Frisco widens Lebanon Road to six lanes as traffic surges
Lebanon Road is already seeing lane shifts and bridge repairs as Frisco pushes a six-lane widening meant to ease a corridor that grew from 30,000 to 33,000 daily drivers.

Drivers on Lebanon Road are already feeling the squeeze: lane shifts, bridge repairs and months of construction on a corridor Frisco says has outgrown its four lanes. The city’s nearly $23 million widening is intended to make the route easier to use between FM 423 and Todd Drive, but the tradeoff for now is more work zones before any relief arrives.
Frisco is rebuilding Lebanon Road as a six-lane divided roadway in one of the city’s fastest-growing areas, just short of Legacy Drive. City officials said the project was awarded by City Council in October 2025, construction began in December 2025 and completion is now expected in the fourth quarter of 2027. The widening includes pavement reconstruction, bridge work, drainage improvements, median landscaping and irrigation, pavement markings and signage, street light replacement, turn-lane improvements and streambank mitigation on Stewart Creek.

Engineering Services Director Jason Brodigan said the city had long expected Lebanon Road to become a six-lane roadway under the thoroughfare plan, adopted in April 2025, but traffic has now pushed the corridor past the point where expansion is necessary. Traffic counts rose from nearly 30,000 drivers in 2022 to about 33,000 in 2025, a jump of roughly 10%. During that same period, commute time increased only 3%, a sign the road is still functioning but under growing pressure.
That pressure is most visible at Lebanon Road and FM 423, which Frisco’s intersection-improvement program identified as one of the city’s highest-volume intersections. The city previously widened capacity at seven of its busiest intersections, and Lebanon Road is now part of that same effort to stay ahead of congestion before daily backups become routine.

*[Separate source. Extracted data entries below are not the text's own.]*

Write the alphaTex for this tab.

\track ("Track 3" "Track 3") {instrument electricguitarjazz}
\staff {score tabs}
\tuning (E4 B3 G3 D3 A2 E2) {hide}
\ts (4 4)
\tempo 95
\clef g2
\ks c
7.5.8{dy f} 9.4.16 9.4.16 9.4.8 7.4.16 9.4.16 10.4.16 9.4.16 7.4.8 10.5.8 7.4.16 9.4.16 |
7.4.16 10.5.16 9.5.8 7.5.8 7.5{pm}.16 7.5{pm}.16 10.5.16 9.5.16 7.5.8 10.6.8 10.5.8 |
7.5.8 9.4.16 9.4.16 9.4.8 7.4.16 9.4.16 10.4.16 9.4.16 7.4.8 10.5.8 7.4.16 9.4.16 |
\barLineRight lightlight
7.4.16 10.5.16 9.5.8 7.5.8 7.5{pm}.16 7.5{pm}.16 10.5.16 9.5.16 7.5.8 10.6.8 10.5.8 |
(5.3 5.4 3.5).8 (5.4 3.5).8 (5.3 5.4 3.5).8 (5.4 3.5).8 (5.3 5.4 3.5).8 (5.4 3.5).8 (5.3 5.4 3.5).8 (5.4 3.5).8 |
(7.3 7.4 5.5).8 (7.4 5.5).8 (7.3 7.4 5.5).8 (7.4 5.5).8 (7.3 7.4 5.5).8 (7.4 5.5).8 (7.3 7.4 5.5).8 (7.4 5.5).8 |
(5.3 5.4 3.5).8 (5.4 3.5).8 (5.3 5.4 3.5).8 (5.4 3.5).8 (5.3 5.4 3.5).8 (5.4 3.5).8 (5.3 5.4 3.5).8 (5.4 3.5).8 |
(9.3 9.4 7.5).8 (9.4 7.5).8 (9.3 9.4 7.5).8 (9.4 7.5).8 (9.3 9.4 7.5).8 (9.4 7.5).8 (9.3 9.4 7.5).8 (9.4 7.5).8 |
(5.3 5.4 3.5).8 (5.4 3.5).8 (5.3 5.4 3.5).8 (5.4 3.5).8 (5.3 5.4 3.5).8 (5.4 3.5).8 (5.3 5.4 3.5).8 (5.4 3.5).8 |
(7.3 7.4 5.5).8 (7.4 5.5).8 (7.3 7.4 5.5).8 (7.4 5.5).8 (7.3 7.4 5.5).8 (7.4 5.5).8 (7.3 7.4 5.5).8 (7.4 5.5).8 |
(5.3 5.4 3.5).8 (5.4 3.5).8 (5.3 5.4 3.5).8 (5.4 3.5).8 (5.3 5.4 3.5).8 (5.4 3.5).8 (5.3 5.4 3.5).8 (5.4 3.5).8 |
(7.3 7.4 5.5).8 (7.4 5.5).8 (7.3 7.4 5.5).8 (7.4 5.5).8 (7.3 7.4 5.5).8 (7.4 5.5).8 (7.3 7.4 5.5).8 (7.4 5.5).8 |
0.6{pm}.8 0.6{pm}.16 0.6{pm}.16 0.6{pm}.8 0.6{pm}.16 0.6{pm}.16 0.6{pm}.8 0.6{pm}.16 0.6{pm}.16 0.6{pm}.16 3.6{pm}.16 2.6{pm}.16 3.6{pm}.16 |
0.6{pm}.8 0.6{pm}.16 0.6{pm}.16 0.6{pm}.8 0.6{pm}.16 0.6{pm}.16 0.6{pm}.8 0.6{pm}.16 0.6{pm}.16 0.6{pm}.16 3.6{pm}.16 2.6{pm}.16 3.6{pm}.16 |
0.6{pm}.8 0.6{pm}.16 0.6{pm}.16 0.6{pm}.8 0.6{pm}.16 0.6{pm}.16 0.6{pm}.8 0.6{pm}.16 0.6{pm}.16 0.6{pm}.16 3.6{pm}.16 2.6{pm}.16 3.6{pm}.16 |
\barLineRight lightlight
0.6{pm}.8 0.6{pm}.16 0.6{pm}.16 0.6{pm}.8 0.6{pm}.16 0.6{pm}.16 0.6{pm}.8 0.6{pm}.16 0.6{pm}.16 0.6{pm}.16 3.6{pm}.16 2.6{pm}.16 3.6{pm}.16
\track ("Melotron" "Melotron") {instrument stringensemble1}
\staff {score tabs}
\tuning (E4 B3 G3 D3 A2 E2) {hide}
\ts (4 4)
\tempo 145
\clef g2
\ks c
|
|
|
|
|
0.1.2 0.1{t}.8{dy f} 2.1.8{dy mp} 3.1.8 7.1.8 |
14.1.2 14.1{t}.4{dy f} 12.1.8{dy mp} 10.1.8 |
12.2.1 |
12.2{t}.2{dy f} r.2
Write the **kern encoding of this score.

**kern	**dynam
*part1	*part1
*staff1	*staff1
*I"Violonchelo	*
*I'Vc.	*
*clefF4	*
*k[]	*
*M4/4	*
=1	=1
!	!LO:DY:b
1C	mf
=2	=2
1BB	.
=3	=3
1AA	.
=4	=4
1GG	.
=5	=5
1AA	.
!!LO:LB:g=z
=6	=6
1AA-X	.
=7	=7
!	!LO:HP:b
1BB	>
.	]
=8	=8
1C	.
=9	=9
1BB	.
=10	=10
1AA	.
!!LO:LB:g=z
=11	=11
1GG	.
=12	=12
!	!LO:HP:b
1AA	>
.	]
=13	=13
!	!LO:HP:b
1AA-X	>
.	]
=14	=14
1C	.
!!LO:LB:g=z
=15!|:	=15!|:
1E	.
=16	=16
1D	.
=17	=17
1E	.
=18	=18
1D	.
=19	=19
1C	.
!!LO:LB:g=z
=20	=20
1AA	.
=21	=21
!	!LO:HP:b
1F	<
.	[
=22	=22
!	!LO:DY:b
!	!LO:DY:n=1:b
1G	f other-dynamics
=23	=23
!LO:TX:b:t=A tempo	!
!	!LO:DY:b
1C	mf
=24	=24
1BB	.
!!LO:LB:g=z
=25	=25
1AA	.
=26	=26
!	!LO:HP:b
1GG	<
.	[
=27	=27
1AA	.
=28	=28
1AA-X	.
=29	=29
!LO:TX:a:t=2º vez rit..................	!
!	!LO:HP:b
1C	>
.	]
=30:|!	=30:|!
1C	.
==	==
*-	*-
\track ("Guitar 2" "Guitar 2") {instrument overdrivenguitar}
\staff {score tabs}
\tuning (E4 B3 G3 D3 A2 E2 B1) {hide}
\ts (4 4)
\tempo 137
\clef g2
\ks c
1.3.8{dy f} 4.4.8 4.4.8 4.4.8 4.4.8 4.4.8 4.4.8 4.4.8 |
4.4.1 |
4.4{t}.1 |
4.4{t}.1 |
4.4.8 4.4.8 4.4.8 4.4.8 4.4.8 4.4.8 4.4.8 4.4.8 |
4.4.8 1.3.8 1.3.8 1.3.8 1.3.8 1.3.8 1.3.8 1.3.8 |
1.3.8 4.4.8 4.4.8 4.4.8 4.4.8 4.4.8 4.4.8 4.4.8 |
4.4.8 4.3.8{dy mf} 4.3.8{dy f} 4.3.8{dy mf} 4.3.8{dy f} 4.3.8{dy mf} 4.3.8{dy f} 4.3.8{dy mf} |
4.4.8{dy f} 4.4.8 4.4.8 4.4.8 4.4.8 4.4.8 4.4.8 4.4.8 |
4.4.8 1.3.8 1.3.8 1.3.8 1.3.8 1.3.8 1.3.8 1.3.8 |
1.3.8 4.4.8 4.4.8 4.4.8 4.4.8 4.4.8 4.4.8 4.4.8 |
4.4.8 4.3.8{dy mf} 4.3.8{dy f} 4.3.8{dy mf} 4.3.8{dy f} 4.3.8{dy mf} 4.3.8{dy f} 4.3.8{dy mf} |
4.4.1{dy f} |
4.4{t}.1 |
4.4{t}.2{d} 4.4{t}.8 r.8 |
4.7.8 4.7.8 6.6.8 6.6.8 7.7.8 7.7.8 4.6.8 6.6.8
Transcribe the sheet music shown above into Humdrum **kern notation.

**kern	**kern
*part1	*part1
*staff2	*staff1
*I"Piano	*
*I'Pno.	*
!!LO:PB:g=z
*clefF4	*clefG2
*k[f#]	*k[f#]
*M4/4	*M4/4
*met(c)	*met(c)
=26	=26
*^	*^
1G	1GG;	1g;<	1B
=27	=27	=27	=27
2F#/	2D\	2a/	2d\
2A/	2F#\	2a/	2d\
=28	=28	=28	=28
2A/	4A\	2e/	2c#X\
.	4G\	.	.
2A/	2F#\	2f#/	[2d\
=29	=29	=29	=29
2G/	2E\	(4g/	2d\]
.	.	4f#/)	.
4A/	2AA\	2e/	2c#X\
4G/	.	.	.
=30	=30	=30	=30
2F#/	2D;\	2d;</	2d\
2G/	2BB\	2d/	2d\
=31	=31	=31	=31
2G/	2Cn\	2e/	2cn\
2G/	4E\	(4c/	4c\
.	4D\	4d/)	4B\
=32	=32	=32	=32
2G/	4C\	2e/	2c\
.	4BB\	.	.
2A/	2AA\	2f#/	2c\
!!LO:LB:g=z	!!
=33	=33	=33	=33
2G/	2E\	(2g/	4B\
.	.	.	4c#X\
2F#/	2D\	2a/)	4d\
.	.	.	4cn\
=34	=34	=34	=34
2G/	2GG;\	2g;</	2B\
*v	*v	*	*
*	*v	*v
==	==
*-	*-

The widening is being built in three phases, including work at Teel Parkway and Lebanon Road, a left-turn lane into the Sonic Drive-In east of Todd Drive and interior lanes on Lebanon Road. Frisco also said turn-lane improvements are planned at Lone Star Ranch Parkway, Teel Parkway and Rock Creek Parkway. A separate traffic notice issued April 17 said lane shifts between 4th Army Drive and Quail Hollow Road began April 20 to support Stewart Creek bridge repairs, with westbound traffic moving to the south half of the roadway for about two months.
For nearby neighborhoods, businesses and commuters, the payoff should be a wider corridor with better flow once the work is done. Until then, Lebanon Road is one more reminder that Frisco’s growth is still outrunning its roads, even as the city tries to widen them before the gridlock takes over.